Moins nombreux dans la rue 

Globalement, les opposants à la réforme des retraites étaient moins nombreux dans la rue ce mardi pour cette dixième journée d'action à l'appel des syndicats qui ont réclamé une "médiation", rejetée par le gouvernement 

Cinq jours après un sursaut terni par de nombreux débordements, les premiers chiffres des autorités comme des syndicats attestaient d'une participation en repli, comme à Bayonne (6.500 à 13.000), Montpellier (10.000 à 20.000) ou Clermont-Ferrand (11.000 à 40.000). Le reflux, manifeste, a été confirmé par le numéro un de la CFDT, Laurent Berger, qui depuis la tête de cortège parisien a fait état d'une baisse de l'ordre de 20%.

Présent dans le cortège parisien - fort de 450.000 manifestants, selon la CGT, soit près de deux fois moins que le 23 mars (800.000 de même source)- , l'insoumis Jean-Luc Mélenchon a appelé au "sang froid", affirmant que la France "ne se mène pas à coup de trique".

"Fin de non-recevoir"

Pour sortir de l'impasse, le numéro un de la CFDT Laurent Berger a proposé mardi "une voie de sortie" par le biais d'une "médiation" pour trouver "un compromis social". Solution aussitôt écartée par le gouvernement: "On n'a pas forcément besoin de médiation pour se parler", a déclaré son porte-parole Olivier Véran, alors que la veille Emmanuel Macron avait dit vouloir "continuer à tendre la main aux forces syndicales" mais sur d'autres sujets que les retraites.

- **EXTRAITS DE DONNÉES**

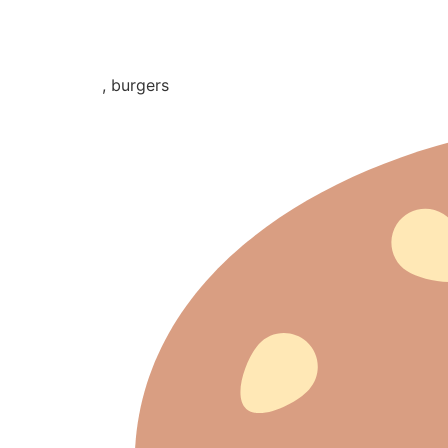
, burgers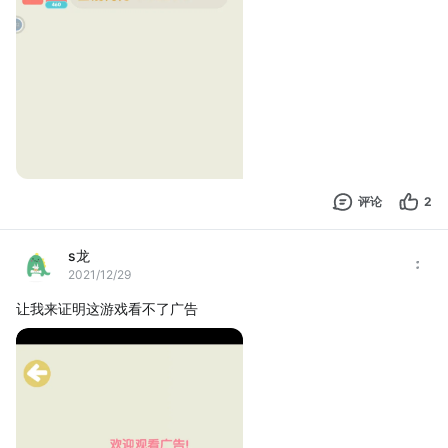
评论
2
s龙
2021/12/29
让我来证明这游戏看不了广告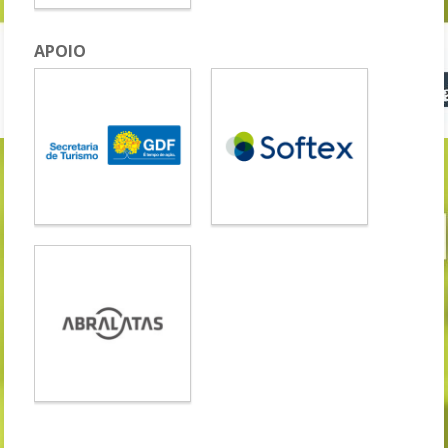
APOIO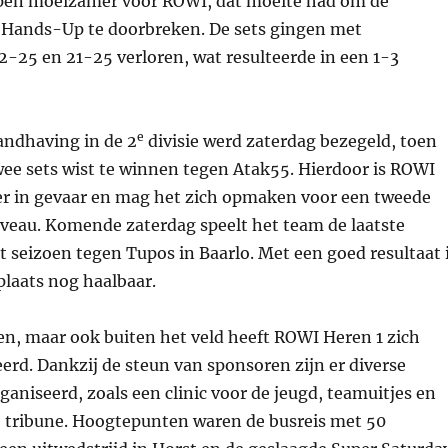
iepen moeizamer voor ROWI, dat moeite had om de
 Hands-Up te doorbreken. De sets gingen met
22-25 en 21-25 verloren, wat resulteerde in een 1-3
e
andhaving in de 2
divisie werd zaterdag bezegeld, toen
wee sets wist te winnen tegen Atak55. Hierdoor is ROWI
er in gevaar en mag het zich opmaken voor een tweede
iveau. Komende zaterdag speelt het team de laatste
t seizoen tegen Tupos in Baarlo. Met een goed resultaat 
 plaats nog haalbaar.
en, maar ook buiten het veld heeft ROWI Heren 1 zich
erd. Dankzij de steun van sponsoren zijn er diverse
rganiseerd, zoals een clinic voor de jeugd, teamuitjes en
de tribune. Hoogtepunten waren de busreis met 50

- **QUESTIONS SUR L'ARTICLE**
A - D'après l'article, quelle baisse de participation Laurent Berger a-t-il annoncée depuis la tête du cortège parisien ?
B - Traduisez en anglais cette phrase de l'article : « Présent dans le cortège parisien - fort de 450.000 manifestants, selon la CGT, soit près de deux fois moins que le 23 mars (800.000 de même source)- , l'insoumis Jean-Luc Mélenchon a appelé au "sang froid", affirmant que la France "ne se mène pas à coup de trique". »
C - Reproduisez le passage de l'article qui commence par "Cinq jours après" et se poursuit jusqu'à "l'ordre de 20%.".
Le listing n'est d'aucune utilité pour répondre.

- **EXERCICES CORRIGÉS**
A - Une baisse de l'ordre de 20%.

B - Present in the Paris march (450,000 protesters strong according to the CGT, nearly half as many as on March 23, when the same source counted 800,000), La France Insoumise's Jean-Luc Mélenchon called for "composure," asserting that France "is not governed with a big stick."

C -
Cinq jours après un sursaut terni par de nombreux débordements, les premiers chiffres des autorités comme des syndicats attestaient d'une participation en repli, comme à Bayonne (6.500 à 13.000), Montpellier (10.000 à 20.000) ou Clermont-Ferrand (11.000 à 40.000). Le reflux, manifeste, a été confirmé par le numéro un de la CFDT, Laurent Berger, qui depuis la tête de cortège parisien a fait état d'une baisse de l'ordre de 20%.